*** RECORDS FOR PROCESSING Section Begins ***

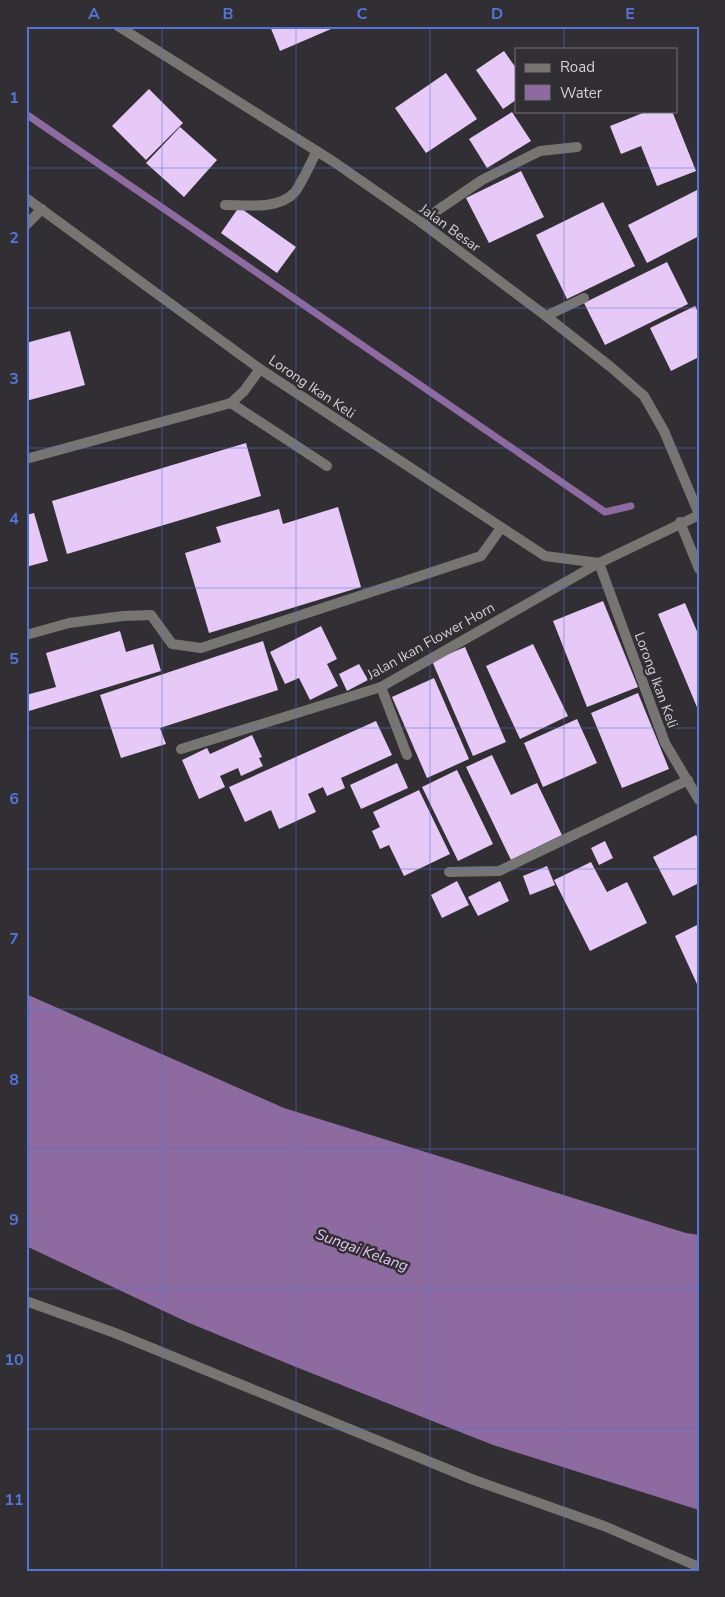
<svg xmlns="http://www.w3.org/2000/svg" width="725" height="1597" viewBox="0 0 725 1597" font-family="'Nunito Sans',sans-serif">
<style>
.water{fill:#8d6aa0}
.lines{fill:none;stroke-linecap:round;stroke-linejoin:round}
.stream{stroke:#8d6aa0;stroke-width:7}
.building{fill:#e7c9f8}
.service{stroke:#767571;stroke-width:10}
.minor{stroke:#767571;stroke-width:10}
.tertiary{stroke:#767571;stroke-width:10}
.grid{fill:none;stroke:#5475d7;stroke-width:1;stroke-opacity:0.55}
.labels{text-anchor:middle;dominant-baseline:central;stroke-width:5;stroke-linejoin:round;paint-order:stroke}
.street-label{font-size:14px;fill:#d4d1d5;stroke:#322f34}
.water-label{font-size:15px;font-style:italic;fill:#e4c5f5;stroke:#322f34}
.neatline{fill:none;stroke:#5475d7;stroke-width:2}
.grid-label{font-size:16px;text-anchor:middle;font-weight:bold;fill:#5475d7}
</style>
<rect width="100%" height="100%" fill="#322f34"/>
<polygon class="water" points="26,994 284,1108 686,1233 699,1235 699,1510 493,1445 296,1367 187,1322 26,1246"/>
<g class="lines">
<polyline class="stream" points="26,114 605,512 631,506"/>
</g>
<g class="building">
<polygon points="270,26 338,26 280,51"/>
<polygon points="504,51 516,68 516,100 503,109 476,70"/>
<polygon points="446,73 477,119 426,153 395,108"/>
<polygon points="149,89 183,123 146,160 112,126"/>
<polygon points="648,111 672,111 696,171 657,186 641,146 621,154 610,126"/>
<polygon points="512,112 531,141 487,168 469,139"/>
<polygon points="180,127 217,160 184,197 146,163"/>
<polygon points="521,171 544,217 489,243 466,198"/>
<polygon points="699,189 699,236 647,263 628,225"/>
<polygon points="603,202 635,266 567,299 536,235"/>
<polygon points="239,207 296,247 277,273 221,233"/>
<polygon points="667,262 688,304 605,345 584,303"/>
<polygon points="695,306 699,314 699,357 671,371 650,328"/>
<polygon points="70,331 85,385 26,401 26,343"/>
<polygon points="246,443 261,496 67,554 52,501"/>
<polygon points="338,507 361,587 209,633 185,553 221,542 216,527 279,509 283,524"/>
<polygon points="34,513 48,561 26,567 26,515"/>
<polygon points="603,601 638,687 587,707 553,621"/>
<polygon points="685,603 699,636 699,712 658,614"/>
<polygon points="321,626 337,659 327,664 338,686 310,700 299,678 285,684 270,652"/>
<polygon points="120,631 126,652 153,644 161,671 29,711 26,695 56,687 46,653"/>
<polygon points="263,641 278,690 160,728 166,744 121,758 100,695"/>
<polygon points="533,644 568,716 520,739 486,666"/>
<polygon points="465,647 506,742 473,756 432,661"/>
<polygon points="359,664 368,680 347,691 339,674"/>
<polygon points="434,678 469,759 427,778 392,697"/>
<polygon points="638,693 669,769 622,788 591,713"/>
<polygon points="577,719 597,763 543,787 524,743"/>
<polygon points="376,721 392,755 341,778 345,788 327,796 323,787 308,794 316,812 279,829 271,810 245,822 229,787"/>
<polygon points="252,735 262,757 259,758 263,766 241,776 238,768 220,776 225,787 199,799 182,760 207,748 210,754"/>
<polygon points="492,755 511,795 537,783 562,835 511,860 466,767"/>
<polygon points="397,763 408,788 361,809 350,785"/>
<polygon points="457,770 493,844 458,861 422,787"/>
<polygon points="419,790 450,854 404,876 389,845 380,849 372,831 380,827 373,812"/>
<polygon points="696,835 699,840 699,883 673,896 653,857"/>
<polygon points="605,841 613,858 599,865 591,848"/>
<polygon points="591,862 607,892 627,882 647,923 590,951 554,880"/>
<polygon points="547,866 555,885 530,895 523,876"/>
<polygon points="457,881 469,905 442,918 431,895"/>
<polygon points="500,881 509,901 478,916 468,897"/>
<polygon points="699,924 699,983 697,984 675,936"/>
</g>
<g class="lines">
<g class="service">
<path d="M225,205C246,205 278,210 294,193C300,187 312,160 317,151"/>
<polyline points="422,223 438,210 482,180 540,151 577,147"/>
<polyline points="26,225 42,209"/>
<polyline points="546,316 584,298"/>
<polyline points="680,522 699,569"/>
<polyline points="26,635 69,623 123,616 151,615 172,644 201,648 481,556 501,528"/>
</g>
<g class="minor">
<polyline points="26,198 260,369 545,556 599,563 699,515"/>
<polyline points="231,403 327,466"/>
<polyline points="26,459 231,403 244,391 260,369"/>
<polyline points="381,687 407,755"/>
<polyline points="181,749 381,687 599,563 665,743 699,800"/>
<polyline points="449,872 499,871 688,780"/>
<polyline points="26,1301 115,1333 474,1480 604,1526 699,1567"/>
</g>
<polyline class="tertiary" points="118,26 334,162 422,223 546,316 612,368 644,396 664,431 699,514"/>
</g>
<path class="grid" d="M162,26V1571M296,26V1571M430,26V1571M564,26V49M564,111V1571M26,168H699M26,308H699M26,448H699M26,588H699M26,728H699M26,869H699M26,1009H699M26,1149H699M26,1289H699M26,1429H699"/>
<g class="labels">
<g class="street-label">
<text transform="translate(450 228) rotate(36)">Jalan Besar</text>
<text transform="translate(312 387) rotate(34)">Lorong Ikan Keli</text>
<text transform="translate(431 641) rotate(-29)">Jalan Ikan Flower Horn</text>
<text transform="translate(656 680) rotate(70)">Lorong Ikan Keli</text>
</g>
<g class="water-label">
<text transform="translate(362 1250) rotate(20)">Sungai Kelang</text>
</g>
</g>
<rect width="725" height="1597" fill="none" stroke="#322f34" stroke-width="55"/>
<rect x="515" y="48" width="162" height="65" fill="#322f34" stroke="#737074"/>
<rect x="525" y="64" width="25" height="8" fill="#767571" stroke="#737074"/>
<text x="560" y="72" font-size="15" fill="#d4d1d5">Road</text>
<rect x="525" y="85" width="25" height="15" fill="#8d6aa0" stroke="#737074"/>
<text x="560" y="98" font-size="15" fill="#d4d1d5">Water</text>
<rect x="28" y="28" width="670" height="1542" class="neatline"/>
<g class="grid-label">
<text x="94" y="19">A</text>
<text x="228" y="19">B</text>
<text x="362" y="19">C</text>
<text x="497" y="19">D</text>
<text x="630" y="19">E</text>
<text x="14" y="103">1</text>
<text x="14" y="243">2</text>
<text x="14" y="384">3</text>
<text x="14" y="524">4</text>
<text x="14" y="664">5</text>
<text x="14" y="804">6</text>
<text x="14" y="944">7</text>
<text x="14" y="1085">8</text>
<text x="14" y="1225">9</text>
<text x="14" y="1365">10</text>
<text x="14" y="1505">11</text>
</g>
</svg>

*** RECORDS FOR PROCESSING Section Ends ***

**PROBLEM DESCRIPTION**
Images in the records should not be copied. Repeat all the rest exactly.

**RESPONSE AREA**
<svg xmlns="http://www.w3.org/2000/svg" width="725" height="1597" viewBox="0 0 725 1597" font-family="'Nunito Sans',sans-serif">
<style>
.water{fill:#8d6aa0}
.lines{fill:none;stroke-linecap:round;stroke-linejoin:round}
.stream{stroke:#8d6aa0;stroke-width:7}
.building{fill:#e7c9f8}
.service{stroke:#767571;stroke-width:10}
.minor{stroke:#767571;stroke-width:10}
.tertiary{stroke:#767571;stroke-width:10}
.grid{fill:none;stroke:#5475d7;stroke-width:1;stroke-opacity:0.55}
.labels{text-anchor:middle;dominant-baseline:central;stroke-width:5;stroke-linejoin:round;paint-order:stroke}
.street-label{font-size:14px;fill:#d4d1d5;stroke:#322f34}
.water-label{font-size:15px;font-style:italic;fill:#e4c5f5;stroke:#322f34}
.neatline{fill:none;stroke:#5475d7;stroke-width:2}
.grid-label{font-size:16px;text-anchor:middle;font-weight:bold;fill:#5475d7}
</style>
<rect width="100%" height="100%" fill="#322f34"/>
<polygon class="water" points="26,994 284,1108 686,1233 699,1235 699,1510 493,1445 296,1367 187,1322 26,1246"/>
<g class="lines">
<polyline class="stream" points="26,114 605,512 631,506"/>
</g>
<g class="building">
<polygon points="270,26 338,26 280,51"/>
<polygon points="504,51 516,68 516,100 503,109 476,70"/>
<polygon points="446,73 477,119 426,153 395,108"/>
<polygon points="149,89 183,123 146,160 112,126"/>
<polygon points="648,111 672,111 696,171 657,186 641,146 621,154 610,126"/>
<polygon points="512,112 531,141 487,168 469,139"/>
<polygon points="180,127 217,160 184,197 146,163"/>
<polygon points="521,171 544,217 489,243 466,198"/>
<polygon points="699,189 699,236 647,263 628,225"/>
<polygon points="603,202 635,266 567,299 536,235"/>
<polygon points="239,207 296,247 277,273 221,233"/>
<polygon points="667,262 688,304 605,345 584,303"/>
<polygon points="695,306 699,314 699,357 671,371 650,328"/>
<polygon points="70,331 85,385 26,401 26,343"/>
<polygon points="246,443 261,496 67,554 52,501"/>
<polygon points="338,507 361,587 209,633 185,553 221,542 216,527 279,509 283,524"/>
<polygon points="34,513 48,561 26,567 26,515"/>
<polygon points="603,601 638,687 587,707 553,621"/>
<polygon points="685,603 699,636 699,712 658,614"/>
<polygon points="321,626 337,659 327,664 338,686 310,700 299,678 285,684 270,652"/>
<polygon points="120,631 126,652 153,644 161,671 29,711 26,695 56,687 46,653"/>
<polygon points="263,641 278,690 160,728 166,744 121,758 100,695"/>
<polygon points="533,644 568,716 520,739 486,666"/>
<polygon points="465,647 506,742 473,756 432,661"/>
<polygon points="359,664 368,680 347,691 339,674"/>
<polygon points="434,678 469,759 427,778 392,697"/>
<polygon points="638,693 669,769 622,788 591,713"/>
<polygon points="577,719 597,763 543,787 524,743"/>
<polygon points="376,721 392,755 341,778 345,788 327,796 323,787 308,794 316,812 279,829 271,810 245,822 229,787"/>
<polygon points="252,735 262,757 259,758 263,766 241,776 238,768 220,776 225,787 199,799 182,760 207,748 210,754"/>
<polygon points="492,755 511,795 537,783 562,835 511,860 466,767"/>
<polygon points="397,763 408,788 361,809 350,785"/>
<polygon points="457,770 493,844 458,861 422,787"/>
<polygon points="419,790 450,854 404,876 389,845 380,849 372,831 380,827 373,812"/>
<polygon points="696,835 699,840 699,883 673,896 653,857"/>
<polygon points="605,841 613,858 599,865 591,848"/>
<polygon points="591,862 607,892 627,882 647,923 590,951 554,880"/>
<polygon points="547,866 555,885 530,895 523,876"/>
<polygon points="457,881 469,905 442,918 431,895"/>
<polygon points="500,881 509,901 478,916 468,897"/>
<polygon points="699,924 699,983 697,984 675,936"/>
</g>
<g class="lines">
<g class="service">
<path d="M225,205C246,205 278,210 294,193C300,187 312,160 317,151"/>
<polyline points="422,223 438,210 482,180 540,151 577,147"/>
<polyline points="26,225 42,209"/>
<polyline points="546,316 584,298"/>
<polyline points="680,522 699,569"/>
<polyline points="26,635 69,623 123,616 151,615 172,644 201,648 481,556 501,528"/>
</g>
<g class="minor">
<polyline points="26,198 260,369 545,556 599,563 699,515"/>
<polyline points="231,403 327,466"/>
<polyline points="26,459 231,403 244,391 260,369"/>
<polyline points="381,687 407,755"/>
<polyline points="181,749 381,687 599,563 665,743 699,800"/>
<polyline points="449,872 499,871 688,780"/>
<polyline points="26,1301 115,1333 474,1480 604,1526 699,1567"/>
</g>
<polyline class="tertiary" points="118,26 334,162 422,223 546,316 612,368 644,396 664,431 699,514"/>
</g>
<path class="grid" d="M162,26V1571M296,26V1571M430,26V1571M564,26V49M564,111V1571M26,168H699M26,308H699M26,448H699M26,588H699M26,728H699M26,869H699M26,1009H699M26,1149H699M26,1289H699M26,1429H699"/>
<g class="labels">
<g class="street-label">
<text transform="translate(450 228) rotate(36)">Jalan Besar</text>
<text transform="translate(312 387) rotate(34)">Lorong Ikan Keli</text>
<text transform="translate(431 641) rotate(-29)">Jalan Ikan Flower Horn</text>
<text transform="translate(656 680) rotate(70)">Lorong Ikan Keli</text>
</g>
<g class="water-label">
<text transform="translate(362 1250) rotate(20)">Sungai Kelang</text>
</g>
</g>
<rect width="725" height="1597" fill="none" stroke="#322f34" stroke-width="55"/>
<rect x="515" y="48" width="162" height="65" fill="#322f34" stroke="#737074"/>
<rect x="525" y="64" width="25" height="8" fill="#767571" stroke="#737074"/>
<text x="560" y="72" font-size="15" fill="#d4d1d5">Road</text>
<rect x="525" y="85" width="25" height="15" fill="#8d6aa0" stroke="#737074"/>
<text x="560" y="98" font-size="15" fill="#d4d1d5">Water</text>
<rect x="28" y="28" width="670" height="1542" class="neatline"/>
<g class="grid-label">
<text x="94" y="19">A</text>
<text x="228" y="19">B</text>
<text x="362" y="19">C</text>
<text x="497" y="19">D</text>
<text x="630" y="19">E</text>
<text x="14" y="103">1</text>
<text x="14" y="243">2</text>
<text x="14" y="384">3</text>
<text x="14" y="524">4</text>
<text x="14" y="664">5</text>
<text x="14" y="804">6</text>
<text x="14" y="944">7</text>
<text x="14" y="1085">8</text>
<text x="14" y="1225">9</text>
<text x="14" y="1365">10</text>
<text x="14" y="1505">11</text>
</g>
</svg>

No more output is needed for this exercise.